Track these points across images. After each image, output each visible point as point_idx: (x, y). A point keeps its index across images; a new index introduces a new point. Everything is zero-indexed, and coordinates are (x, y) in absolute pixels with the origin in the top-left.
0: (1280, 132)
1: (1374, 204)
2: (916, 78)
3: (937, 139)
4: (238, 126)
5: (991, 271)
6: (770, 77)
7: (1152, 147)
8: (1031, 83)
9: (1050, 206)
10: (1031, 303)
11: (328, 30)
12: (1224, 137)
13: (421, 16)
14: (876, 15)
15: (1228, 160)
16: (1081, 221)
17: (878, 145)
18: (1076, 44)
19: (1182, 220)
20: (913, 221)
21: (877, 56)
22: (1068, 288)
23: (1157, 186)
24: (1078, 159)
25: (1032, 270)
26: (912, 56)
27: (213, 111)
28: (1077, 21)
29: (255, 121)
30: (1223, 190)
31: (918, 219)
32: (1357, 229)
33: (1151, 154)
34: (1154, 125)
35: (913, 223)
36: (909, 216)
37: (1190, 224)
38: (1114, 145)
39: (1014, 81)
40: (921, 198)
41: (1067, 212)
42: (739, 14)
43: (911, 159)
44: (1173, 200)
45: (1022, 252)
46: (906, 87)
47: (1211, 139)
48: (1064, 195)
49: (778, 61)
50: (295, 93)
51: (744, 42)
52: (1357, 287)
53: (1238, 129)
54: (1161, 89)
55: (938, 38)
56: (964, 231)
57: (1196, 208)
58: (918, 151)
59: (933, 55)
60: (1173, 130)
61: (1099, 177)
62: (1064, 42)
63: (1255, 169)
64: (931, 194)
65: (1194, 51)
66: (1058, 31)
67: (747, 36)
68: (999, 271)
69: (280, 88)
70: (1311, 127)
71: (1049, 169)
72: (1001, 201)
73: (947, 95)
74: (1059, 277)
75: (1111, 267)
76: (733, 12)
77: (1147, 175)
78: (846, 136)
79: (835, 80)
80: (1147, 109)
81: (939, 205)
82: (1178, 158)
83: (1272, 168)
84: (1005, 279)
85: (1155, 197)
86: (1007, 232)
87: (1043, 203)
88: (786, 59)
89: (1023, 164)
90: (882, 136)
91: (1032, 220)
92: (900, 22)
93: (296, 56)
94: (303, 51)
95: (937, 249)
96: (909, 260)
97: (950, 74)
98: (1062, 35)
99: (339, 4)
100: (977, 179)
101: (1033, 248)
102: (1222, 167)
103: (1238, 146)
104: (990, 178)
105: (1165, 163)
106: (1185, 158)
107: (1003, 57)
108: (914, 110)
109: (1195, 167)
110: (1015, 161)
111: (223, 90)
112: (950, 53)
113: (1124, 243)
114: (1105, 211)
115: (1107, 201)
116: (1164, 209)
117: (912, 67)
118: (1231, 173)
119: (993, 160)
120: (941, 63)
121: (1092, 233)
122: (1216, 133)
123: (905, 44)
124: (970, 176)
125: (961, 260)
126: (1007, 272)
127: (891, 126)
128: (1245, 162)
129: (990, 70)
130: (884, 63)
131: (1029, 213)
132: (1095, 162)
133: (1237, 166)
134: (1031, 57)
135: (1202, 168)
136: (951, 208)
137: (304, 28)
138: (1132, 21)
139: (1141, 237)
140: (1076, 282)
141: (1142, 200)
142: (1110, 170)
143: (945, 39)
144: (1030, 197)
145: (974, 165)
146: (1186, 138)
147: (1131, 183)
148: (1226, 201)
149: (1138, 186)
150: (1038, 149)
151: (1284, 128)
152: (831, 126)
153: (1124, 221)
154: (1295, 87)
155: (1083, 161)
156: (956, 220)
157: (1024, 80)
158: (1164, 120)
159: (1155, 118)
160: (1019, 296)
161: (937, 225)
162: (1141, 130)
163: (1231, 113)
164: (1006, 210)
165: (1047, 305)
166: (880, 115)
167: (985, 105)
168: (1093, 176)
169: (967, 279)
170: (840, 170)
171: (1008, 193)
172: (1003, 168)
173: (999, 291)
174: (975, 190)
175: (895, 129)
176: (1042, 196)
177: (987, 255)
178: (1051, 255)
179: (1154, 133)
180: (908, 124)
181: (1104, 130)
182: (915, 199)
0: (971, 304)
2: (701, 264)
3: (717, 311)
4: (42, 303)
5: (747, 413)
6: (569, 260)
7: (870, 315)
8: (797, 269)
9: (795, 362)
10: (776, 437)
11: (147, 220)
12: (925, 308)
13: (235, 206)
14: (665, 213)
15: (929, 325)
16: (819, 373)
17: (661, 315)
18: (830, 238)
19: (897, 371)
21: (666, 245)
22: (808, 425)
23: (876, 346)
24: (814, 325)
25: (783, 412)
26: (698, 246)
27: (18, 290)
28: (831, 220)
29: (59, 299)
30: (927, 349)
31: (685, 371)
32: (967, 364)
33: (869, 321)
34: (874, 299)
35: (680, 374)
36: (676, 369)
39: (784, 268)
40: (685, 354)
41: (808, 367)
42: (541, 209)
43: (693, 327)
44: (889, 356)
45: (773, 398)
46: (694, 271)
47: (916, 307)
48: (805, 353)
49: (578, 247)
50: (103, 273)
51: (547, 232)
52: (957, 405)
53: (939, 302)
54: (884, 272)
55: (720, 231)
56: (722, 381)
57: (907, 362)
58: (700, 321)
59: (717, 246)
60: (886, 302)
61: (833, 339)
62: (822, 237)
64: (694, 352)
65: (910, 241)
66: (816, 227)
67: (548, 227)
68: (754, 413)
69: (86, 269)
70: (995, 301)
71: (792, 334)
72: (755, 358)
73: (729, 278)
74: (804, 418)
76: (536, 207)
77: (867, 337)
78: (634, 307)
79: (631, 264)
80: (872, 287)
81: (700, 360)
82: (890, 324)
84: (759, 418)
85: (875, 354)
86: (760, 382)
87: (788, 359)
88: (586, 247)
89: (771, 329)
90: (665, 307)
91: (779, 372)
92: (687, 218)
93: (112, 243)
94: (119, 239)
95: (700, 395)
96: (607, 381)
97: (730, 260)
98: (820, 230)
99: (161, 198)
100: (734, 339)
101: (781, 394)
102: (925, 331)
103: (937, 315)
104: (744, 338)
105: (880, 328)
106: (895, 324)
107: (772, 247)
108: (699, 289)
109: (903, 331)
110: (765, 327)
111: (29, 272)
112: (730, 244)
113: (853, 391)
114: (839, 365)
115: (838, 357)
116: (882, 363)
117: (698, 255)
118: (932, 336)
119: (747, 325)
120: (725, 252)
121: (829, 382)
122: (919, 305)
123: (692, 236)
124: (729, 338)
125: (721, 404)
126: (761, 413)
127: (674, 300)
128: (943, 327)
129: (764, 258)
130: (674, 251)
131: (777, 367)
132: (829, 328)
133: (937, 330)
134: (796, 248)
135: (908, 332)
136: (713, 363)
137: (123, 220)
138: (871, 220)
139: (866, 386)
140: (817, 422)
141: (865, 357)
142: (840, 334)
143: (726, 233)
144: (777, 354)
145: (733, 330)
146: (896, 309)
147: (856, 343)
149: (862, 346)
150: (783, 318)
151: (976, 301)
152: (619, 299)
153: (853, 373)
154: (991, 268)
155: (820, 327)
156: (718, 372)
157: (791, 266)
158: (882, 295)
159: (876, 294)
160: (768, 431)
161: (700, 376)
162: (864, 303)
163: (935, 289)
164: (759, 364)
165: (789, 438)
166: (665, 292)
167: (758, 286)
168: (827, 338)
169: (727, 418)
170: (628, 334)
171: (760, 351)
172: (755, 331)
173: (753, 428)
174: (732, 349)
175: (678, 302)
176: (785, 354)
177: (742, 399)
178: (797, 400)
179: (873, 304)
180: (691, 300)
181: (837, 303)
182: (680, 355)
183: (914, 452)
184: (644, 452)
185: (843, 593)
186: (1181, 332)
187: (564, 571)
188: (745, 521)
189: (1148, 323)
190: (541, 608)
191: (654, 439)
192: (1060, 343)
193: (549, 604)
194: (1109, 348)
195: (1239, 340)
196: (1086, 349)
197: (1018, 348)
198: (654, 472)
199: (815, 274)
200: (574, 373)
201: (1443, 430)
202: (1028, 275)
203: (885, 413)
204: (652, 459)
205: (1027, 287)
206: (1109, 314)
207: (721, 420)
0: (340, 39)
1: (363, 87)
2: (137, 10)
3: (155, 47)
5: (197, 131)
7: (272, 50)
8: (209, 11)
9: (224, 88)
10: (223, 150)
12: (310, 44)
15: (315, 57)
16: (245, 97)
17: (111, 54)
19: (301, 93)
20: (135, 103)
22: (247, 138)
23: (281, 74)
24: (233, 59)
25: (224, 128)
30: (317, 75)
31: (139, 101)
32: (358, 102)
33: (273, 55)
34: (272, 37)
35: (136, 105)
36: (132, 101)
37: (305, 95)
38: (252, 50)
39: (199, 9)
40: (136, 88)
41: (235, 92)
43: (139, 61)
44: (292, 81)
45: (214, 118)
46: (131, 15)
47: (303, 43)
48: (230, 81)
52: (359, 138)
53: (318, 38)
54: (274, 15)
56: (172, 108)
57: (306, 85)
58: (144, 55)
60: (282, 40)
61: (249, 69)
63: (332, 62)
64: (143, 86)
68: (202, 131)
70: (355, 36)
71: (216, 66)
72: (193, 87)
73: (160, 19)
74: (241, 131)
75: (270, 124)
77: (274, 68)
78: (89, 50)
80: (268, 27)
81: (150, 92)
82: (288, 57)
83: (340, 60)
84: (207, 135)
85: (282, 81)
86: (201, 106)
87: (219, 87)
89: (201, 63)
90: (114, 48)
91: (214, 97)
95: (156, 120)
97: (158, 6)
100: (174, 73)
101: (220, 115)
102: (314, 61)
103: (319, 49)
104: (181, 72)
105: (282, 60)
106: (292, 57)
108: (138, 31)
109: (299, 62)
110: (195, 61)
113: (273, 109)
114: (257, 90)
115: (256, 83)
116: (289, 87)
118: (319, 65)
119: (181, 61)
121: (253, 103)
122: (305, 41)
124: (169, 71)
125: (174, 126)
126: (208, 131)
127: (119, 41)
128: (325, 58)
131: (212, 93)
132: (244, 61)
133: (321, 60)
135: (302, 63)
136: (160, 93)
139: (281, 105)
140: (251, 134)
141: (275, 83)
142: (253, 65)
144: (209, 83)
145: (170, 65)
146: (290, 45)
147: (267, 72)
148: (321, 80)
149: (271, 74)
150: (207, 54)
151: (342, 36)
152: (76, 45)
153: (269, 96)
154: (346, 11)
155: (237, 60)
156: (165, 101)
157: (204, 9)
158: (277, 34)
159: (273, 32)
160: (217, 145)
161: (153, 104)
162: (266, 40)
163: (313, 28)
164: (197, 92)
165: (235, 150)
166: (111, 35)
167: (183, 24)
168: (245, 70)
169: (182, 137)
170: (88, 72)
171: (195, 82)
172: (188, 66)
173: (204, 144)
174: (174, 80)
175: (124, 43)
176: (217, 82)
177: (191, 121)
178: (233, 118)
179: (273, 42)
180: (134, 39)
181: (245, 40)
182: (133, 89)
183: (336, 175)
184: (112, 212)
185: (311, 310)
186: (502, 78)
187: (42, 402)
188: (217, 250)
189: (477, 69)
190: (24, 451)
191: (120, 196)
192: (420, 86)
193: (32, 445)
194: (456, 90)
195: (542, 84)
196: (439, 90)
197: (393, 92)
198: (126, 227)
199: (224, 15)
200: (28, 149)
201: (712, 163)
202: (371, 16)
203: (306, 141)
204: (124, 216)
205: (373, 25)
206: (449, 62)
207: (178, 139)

************

All lines in the data above from the one with "123: (905, 44)" through the one with "181: (1104, 130)" must be repeated exactly, and no others.

123: (905, 44)
124: (970, 176)
125: (961, 260)
126: (1007, 272)
127: (891, 126)
128: (1245, 162)
129: (990, 70)
130: (884, 63)
131: (1029, 213)
132: (1095, 162)
133: (1237, 166)
134: (1031, 57)
135: (1202, 168)
136: (951, 208)
137: (304, 28)
138: (1132, 21)
139: (1141, 237)
140: (1076, 282)
141: (1142, 200)
142: (1110, 170)
143: (945, 39)
144: (1030, 197)
145: (974, 165)
146: (1186, 138)
147: (1131, 183)
148: (1226, 201)
149: (1138, 186)
150: (1038, 149)
151: (1284, 128)
152: (831, 126)
153: (1124, 221)
154: (1295, 87)
155: (1083, 161)
156: (956, 220)
157: (1024, 80)
158: (1164, 120)
159: (1155, 118)
160: (1019, 296)
161: (937, 225)
162: (1141, 130)
163: (1231, 113)
164: (1006, 210)
165: (1047, 305)
166: (880, 115)
167: (985, 105)
168: (1093, 176)
169: (967, 279)
170: (840, 170)
171: (1008, 193)
172: (1003, 168)
173: (999, 291)
174: (975, 190)
175: (895, 129)
176: (1042, 196)
177: (987, 255)
178: (1051, 255)
179: (1154, 133)
180: (908, 124)
181: (1104, 130)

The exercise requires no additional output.